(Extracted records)

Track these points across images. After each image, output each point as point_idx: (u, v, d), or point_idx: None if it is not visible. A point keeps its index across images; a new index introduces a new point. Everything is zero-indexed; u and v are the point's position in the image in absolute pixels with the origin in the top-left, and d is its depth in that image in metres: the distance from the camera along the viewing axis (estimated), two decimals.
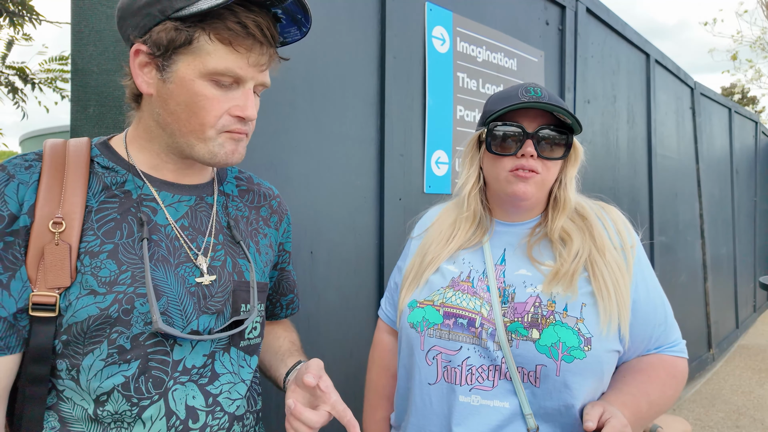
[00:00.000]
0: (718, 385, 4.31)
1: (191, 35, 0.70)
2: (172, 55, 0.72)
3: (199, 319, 0.78)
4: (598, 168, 2.92)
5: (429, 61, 1.85)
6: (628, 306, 0.90)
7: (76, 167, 0.75)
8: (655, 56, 3.61)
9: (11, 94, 3.62)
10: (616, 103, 3.14)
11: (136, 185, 0.79)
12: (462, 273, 0.99)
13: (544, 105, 0.90)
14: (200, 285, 0.79)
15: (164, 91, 0.74)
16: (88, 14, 1.17)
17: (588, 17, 2.79)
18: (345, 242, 1.64)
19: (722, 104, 5.33)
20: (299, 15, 0.77)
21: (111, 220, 0.75)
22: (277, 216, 0.99)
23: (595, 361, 0.86)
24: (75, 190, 0.73)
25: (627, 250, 0.95)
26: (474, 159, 1.03)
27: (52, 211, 0.70)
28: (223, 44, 0.71)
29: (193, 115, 0.74)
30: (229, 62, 0.72)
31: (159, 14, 0.71)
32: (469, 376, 0.91)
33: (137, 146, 0.81)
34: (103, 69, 1.18)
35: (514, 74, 2.24)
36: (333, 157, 1.59)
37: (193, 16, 0.69)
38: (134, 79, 0.76)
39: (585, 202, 1.03)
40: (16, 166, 0.72)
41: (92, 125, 1.18)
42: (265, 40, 0.74)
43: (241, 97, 0.75)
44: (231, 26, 0.70)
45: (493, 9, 2.15)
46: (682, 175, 4.18)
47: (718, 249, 4.97)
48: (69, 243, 0.70)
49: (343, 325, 1.64)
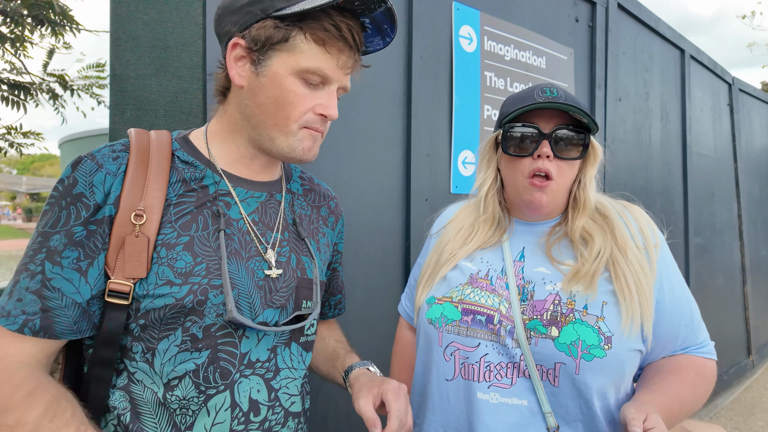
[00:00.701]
0: (759, 393, 4.14)
1: (288, 33, 0.75)
2: (268, 51, 0.76)
3: (264, 313, 0.81)
4: (629, 167, 2.84)
5: (456, 61, 1.84)
6: (651, 305, 0.89)
7: (159, 161, 0.78)
8: (690, 51, 3.50)
9: (52, 100, 3.79)
10: (648, 100, 3.05)
11: (213, 181, 0.82)
12: (480, 271, 0.99)
13: (558, 105, 0.88)
14: (267, 278, 0.82)
15: (256, 84, 0.78)
16: (125, 21, 1.21)
17: (619, 13, 2.73)
18: (372, 242, 1.65)
19: (763, 100, 5.11)
20: (386, 25, 0.81)
21: (187, 213, 0.78)
22: (334, 216, 1.03)
23: (616, 360, 0.85)
24: (157, 184, 0.76)
25: (650, 248, 0.93)
26: (491, 160, 1.03)
27: (135, 203, 0.73)
28: (317, 44, 0.76)
29: (280, 108, 0.78)
30: (321, 62, 0.77)
31: (260, 12, 0.75)
32: (488, 372, 0.90)
33: (218, 139, 0.85)
34: (140, 74, 1.22)
35: (543, 72, 2.20)
36: (360, 157, 1.60)
37: (291, 16, 0.74)
38: (228, 70, 0.80)
39: (607, 201, 1.02)
40: (104, 157, 0.75)
41: (129, 128, 1.23)
42: (354, 45, 0.78)
43: (325, 97, 0.80)
44: (327, 27, 0.75)
45: (521, 7, 2.12)
46: (719, 174, 4.03)
47: (758, 251, 4.77)
48: (148, 236, 0.73)
49: (370, 324, 1.64)
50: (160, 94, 1.23)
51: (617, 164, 2.71)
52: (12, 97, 3.34)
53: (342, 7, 0.76)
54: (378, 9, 0.77)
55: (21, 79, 3.61)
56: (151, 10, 1.22)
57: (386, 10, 0.77)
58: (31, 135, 3.83)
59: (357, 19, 0.79)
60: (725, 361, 3.99)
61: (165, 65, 1.23)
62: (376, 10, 0.77)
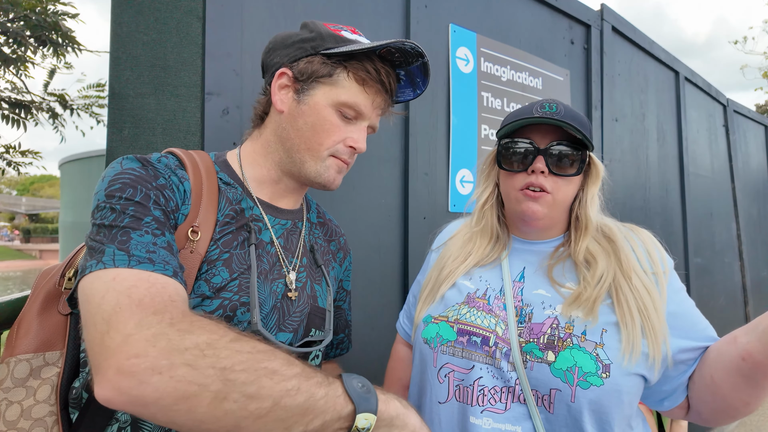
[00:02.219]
0: (764, 416, 4.06)
1: (333, 70, 0.83)
2: (312, 83, 0.84)
3: (276, 336, 0.82)
4: (627, 187, 2.85)
5: (453, 81, 1.86)
6: (659, 327, 0.84)
7: (209, 180, 0.81)
8: (684, 73, 3.54)
9: (51, 120, 3.81)
10: (645, 121, 3.08)
11: (248, 205, 0.85)
12: (479, 290, 0.96)
13: (551, 120, 0.87)
14: (285, 299, 0.85)
15: (296, 110, 0.85)
16: (125, 41, 1.23)
17: (614, 35, 2.77)
18: (369, 261, 1.63)
19: (758, 121, 5.16)
20: (419, 78, 0.91)
21: (230, 232, 0.80)
22: (342, 253, 1.06)
23: (614, 390, 0.81)
24: (211, 202, 0.78)
25: (659, 274, 0.90)
26: (490, 174, 1.03)
27: (193, 219, 0.75)
28: (357, 83, 0.84)
29: (315, 134, 0.84)
30: (359, 99, 0.85)
31: (311, 49, 0.84)
32: (481, 396, 0.87)
33: (251, 160, 0.89)
34: (138, 93, 1.23)
35: (539, 93, 2.23)
36: (358, 176, 1.60)
37: (338, 55, 0.83)
38: (272, 96, 0.87)
39: (613, 224, 0.99)
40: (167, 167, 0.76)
41: (127, 146, 1.23)
42: (389, 90, 0.87)
43: (357, 131, 0.87)
44: (368, 69, 0.84)
45: (518, 29, 2.16)
46: (717, 195, 4.04)
47: (758, 271, 4.74)
48: (200, 253, 0.74)
49: (368, 345, 1.62)
50: (158, 112, 1.23)
51: (615, 184, 2.72)
52: (12, 115, 3.37)
53: (383, 56, 0.85)
54: (415, 63, 0.86)
55: (21, 98, 3.64)
56: (152, 30, 1.23)
57: (422, 64, 0.87)
58: (30, 154, 3.84)
59: (394, 70, 0.88)
60: None
61: (164, 84, 1.24)
62: (413, 64, 0.87)
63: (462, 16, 1.92)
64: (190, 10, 1.25)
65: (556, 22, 2.38)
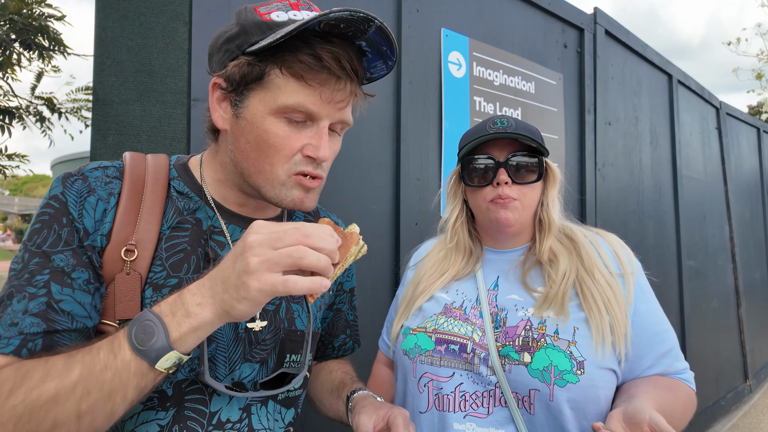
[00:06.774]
0: (757, 418, 4.07)
1: (263, 70, 0.68)
2: (245, 91, 0.70)
3: (241, 368, 0.74)
4: (621, 191, 2.85)
5: (445, 86, 1.85)
6: (623, 323, 0.89)
7: (154, 191, 0.72)
8: (677, 76, 3.55)
9: (39, 123, 3.76)
10: (638, 124, 3.08)
11: (207, 215, 0.76)
12: (455, 302, 1.00)
13: (508, 134, 0.94)
14: (250, 331, 0.75)
15: (236, 127, 0.72)
16: (110, 46, 1.20)
17: (607, 39, 2.77)
18: (360, 267, 1.61)
19: (750, 124, 5.18)
20: (384, 47, 0.72)
21: (180, 251, 0.72)
22: None
23: (589, 386, 0.84)
24: (151, 216, 0.70)
25: (626, 275, 0.95)
26: (457, 193, 1.07)
27: (127, 237, 0.68)
28: (294, 78, 0.68)
29: (262, 154, 0.70)
30: (300, 97, 0.68)
31: (236, 49, 0.69)
32: (463, 402, 0.90)
33: (212, 170, 0.79)
34: (123, 99, 1.20)
35: (532, 97, 2.22)
36: (349, 181, 1.58)
37: (265, 50, 0.67)
38: (211, 113, 0.74)
39: (575, 227, 1.05)
40: (97, 180, 0.69)
41: (111, 153, 1.20)
42: (343, 74, 0.69)
43: (314, 136, 0.71)
44: (302, 59, 0.67)
45: (510, 33, 2.15)
46: (709, 197, 4.05)
47: (751, 274, 4.76)
48: (140, 272, 0.68)
49: (358, 354, 1.60)
50: (143, 119, 1.21)
51: (608, 188, 2.71)
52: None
53: (329, 32, 0.67)
54: (369, 29, 0.67)
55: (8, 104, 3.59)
56: (136, 35, 1.21)
57: (377, 29, 0.67)
58: (16, 157, 3.78)
59: (351, 44, 0.70)
60: (722, 386, 3.94)
61: (149, 90, 1.21)
62: (368, 31, 0.68)
63: (454, 20, 1.91)
64: (176, 14, 1.23)
65: (549, 25, 2.37)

*Task statement*.
Would you please repeat exactly the lines above, starting at the line with "52: (12, 97, 3.34)" and stopping at the line with "62: (376, 10, 0.77)", both included?

*Solution to the exercise*.
52: (12, 97, 3.34)
53: (342, 7, 0.76)
54: (378, 9, 0.77)
55: (21, 79, 3.61)
56: (151, 10, 1.22)
57: (386, 10, 0.77)
58: (31, 135, 3.83)
59: (357, 19, 0.79)
60: (725, 361, 3.99)
61: (165, 65, 1.23)
62: (376, 10, 0.77)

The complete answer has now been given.